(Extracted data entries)
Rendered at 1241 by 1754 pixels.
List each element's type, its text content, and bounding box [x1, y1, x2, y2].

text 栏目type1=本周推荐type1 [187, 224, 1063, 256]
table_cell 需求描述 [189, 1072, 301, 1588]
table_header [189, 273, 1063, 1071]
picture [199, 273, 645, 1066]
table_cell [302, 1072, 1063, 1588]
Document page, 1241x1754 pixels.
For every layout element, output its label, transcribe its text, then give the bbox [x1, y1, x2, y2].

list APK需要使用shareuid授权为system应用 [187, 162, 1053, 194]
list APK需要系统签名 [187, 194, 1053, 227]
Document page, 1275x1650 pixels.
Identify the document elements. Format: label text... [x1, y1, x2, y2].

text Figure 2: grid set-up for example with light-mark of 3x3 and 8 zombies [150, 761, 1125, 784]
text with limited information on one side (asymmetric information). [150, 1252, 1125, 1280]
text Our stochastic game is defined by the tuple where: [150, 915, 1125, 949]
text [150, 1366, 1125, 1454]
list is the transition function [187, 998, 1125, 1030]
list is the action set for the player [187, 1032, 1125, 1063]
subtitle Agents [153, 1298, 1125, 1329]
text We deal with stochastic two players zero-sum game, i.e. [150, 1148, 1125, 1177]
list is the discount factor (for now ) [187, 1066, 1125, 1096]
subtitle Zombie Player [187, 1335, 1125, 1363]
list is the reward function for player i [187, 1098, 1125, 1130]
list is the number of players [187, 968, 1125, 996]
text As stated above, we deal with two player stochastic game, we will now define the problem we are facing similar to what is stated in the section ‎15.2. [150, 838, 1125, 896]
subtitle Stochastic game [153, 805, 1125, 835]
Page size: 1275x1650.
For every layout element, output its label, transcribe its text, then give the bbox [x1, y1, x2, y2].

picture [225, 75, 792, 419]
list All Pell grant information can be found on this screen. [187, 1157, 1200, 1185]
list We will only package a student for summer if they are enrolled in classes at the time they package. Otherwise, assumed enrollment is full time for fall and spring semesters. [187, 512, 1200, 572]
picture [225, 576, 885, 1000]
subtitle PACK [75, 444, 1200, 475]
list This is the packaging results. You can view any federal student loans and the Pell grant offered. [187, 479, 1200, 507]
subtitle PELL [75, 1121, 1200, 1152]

## Your task
Every record above is to be transcribed exactly as written.

## Exercise output
Rendered at 1241 by 1754 pixels.
List each element's type, its text content, and bounding box [x1, y1, x2, y2].

text 栏目type1=本周推荐type1 [187, 224, 1063, 256]
table_cell 需求描述 [189, 1072, 301, 1588]
table_header [189, 273, 1063, 1071]
picture [199, 273, 645, 1066]
table_cell [302, 1072, 1063, 1588]
Document page, 1241x1754 pixels.
For every layout element, output its label, transcribe its text, then give the bbox [x1, y1, x2, y2].

list APK需要使用shareuid授权为system应用 [187, 162, 1053, 194]
list APK需要系统签名 [187, 194, 1053, 227]
Document page, 1275x1650 pixels.
Identify the document elements. Format: label text... [x1, y1, x2, y2].

text Figure 2: grid set-up for example with light-mark of 3x3 and 8 zombies [150, 761, 1125, 784]
text with limited information on one side (asymmetric information). [150, 1252, 1125, 1280]
text Our stochastic game is defined by the tuple where: [150, 915, 1125, 949]
text [150, 1366, 1125, 1454]
list is the transition function [187, 998, 1125, 1030]
list is the action set for the player [187, 1032, 1125, 1063]
subtitle Agents [153, 1298, 1125, 1329]
text We deal with stochastic two players zero-sum game, i.e. [150, 1148, 1125, 1177]
list is the discount factor (for now ) [187, 1066, 1125, 1096]
subtitle Zombie Player [187, 1335, 1125, 1363]
list is the reward function for player i [187, 1098, 1125, 1130]
list is the number of players [187, 968, 1125, 996]
text As stated above, we deal with two player stochastic game, we will now define the problem we are facing similar to what is stated in the section ‎15.2. [150, 838, 1125, 896]
subtitle Stochastic game [153, 805, 1125, 835]
Page size: 1275x1650.
For every layout element, output its label, transcribe its text, then give the bbox [x1, y1, x2, y2].

picture [225, 75, 792, 419]
list All Pell grant information can be found on this screen. [187, 1157, 1200, 1185]
list We will only package a student for summer if they are enrolled in classes at the time they package. Otherwise, assumed enrollment is full time for fall and spring semesters. [187, 512, 1200, 572]
picture [225, 576, 885, 1000]
subtitle PACK [75, 444, 1200, 475]
list This is the packaging results. You can view any federal student loans and the Pell grant offered. [187, 479, 1200, 507]
subtitle PELL [75, 1121, 1200, 1152]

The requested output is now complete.